Parliament’s lower house passed the much-awaited legislation on Tuesday evening, in a
further boost to the reforming efforts of Prime Minister Manmohan Singh’s Government.
Many of India’s most prominent companies, including the Tata group and billionaire Anil
Ambani’s Reliance conglomerate, have long-harboured plans to transform their financial
services arms into fully fledged banks.
The legislation gives the Reserve Bank of India, the central bank, powers to issue new
licenses, while also increasing foreign investment limits in Indian banks to 26 per cent
from the present 10 per cent.
India’s major business houses have effectively been barred from the sector since the
Government of Prime Minister Indira Gandhi nationalised all privately owned banks in
the late 1960s.
However, banking analysts suggest the RBI remains concerned about the potential risks
of providing licenses to the various interested conglomerates, which are also thought to
include the Aditya Birla group and Mahindra & Mahindra.
India’s banking system has come under increasing strain this year, with a sharp rise in
both non-performing assets and debt restructuring, especially from heavily indebted
industrial groups, against a backdrop of the country’s slowing economy.

* **MATERIALS PROVIDED**:
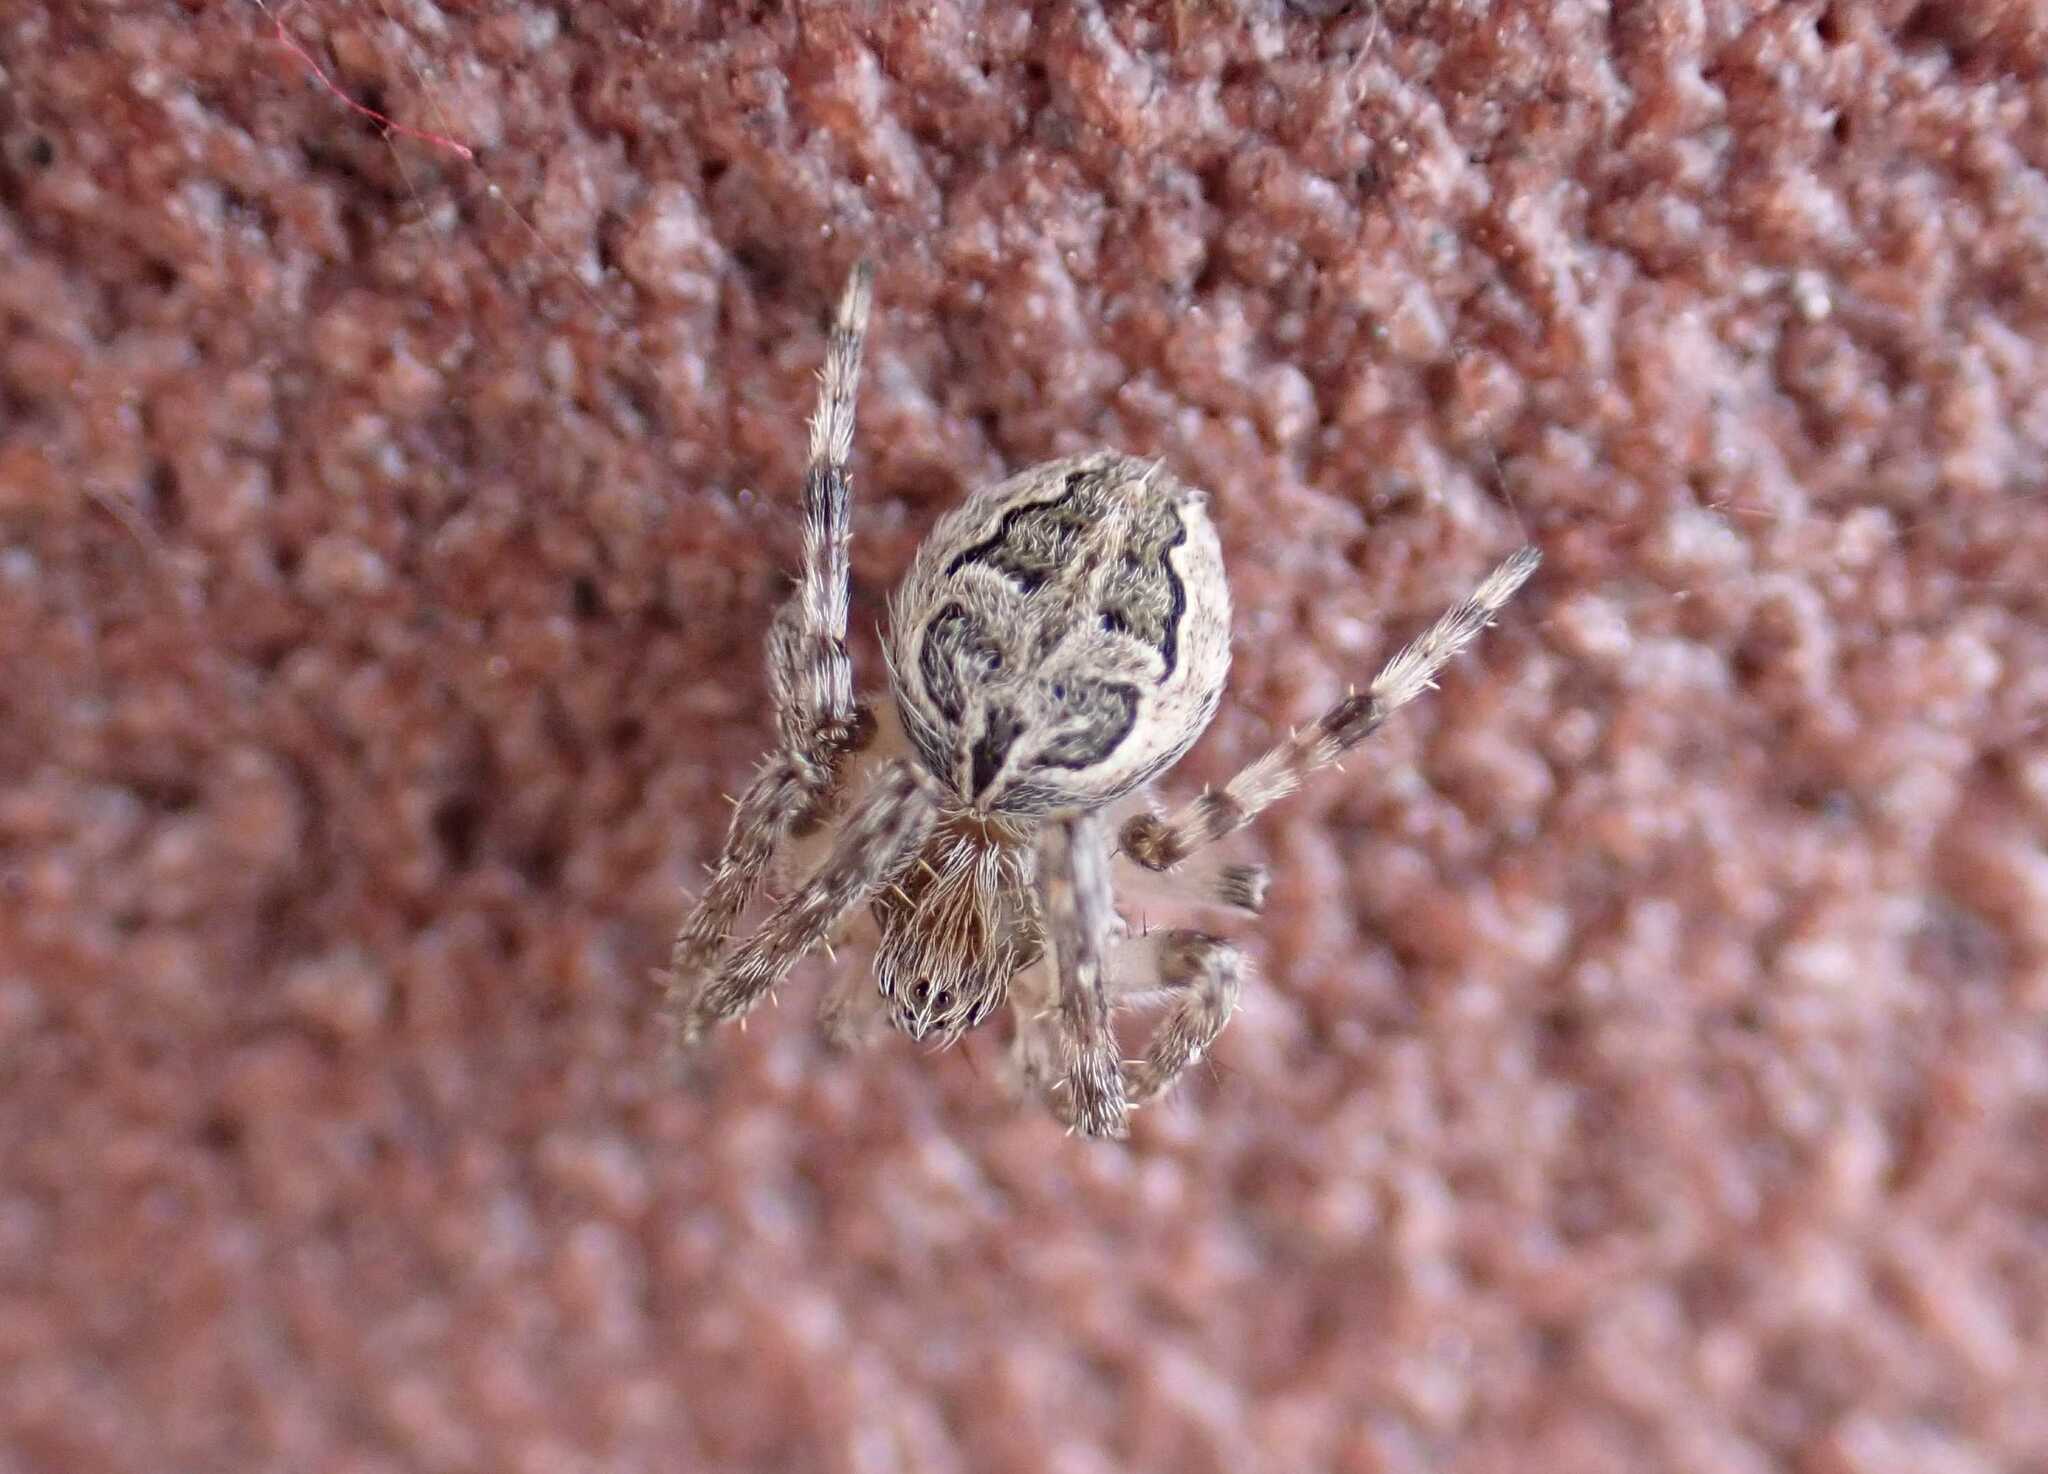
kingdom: Animalia
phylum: Arthropoda
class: Arachnida
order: Araneae
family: Araneidae
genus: Larinioides
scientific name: Larinioides sclopetarius
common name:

* **EXERCISES**:
1/ Print the records listing kingdom through common name word for word, line by line, and leave the pictures out.
2/ Write the next part of the passage on India's banking legislation, starting after its last sentence.

* **TASK-BY-TASK OUTPUTS**:
1/
kingdom: Animalia
phylum: Arthropoda
class: Arachnida
order: Araneae
family: Araneidae
genus: Larinioides
scientific name: Larinioides sclopetarius
common name:

2/
“The road map for the likes of Tata and Birla will be long and arduous, given that RBI is
likely to set out stringent qualification criteria,” says Ravi Trivedy, an independent analyst
and former head of banking at KPMG India.
But India’s leading companies remain attracted by the prospect of further fast growth in
the country’s banking sector, which is set to become the world’s third largest by 2025 as
measured by assets, behind only China and the US, according to Boston Consulting Group.
“Despite the RBI’s worries, I think they will get upwards of 20 applications, most of them
from big Indian corporates who already have financial arms, although it may be a couple
of years before the regulator makes a decision either way,” said Mr Trivedy.
The Banking Laws (Amendment) Bill must now be debated in India’s upper house of
parliament, although most analysts think it has sufficient support to pass into law.
The new legislation also allows foreign institutions to hold higher stakes in Indian banks,
potentially allowing others to follow the likes of Rabobank, of the Netherlands, which
invested in Yes Bank, a fast-growing private bank, before unveiling plans to set up in
India on its own.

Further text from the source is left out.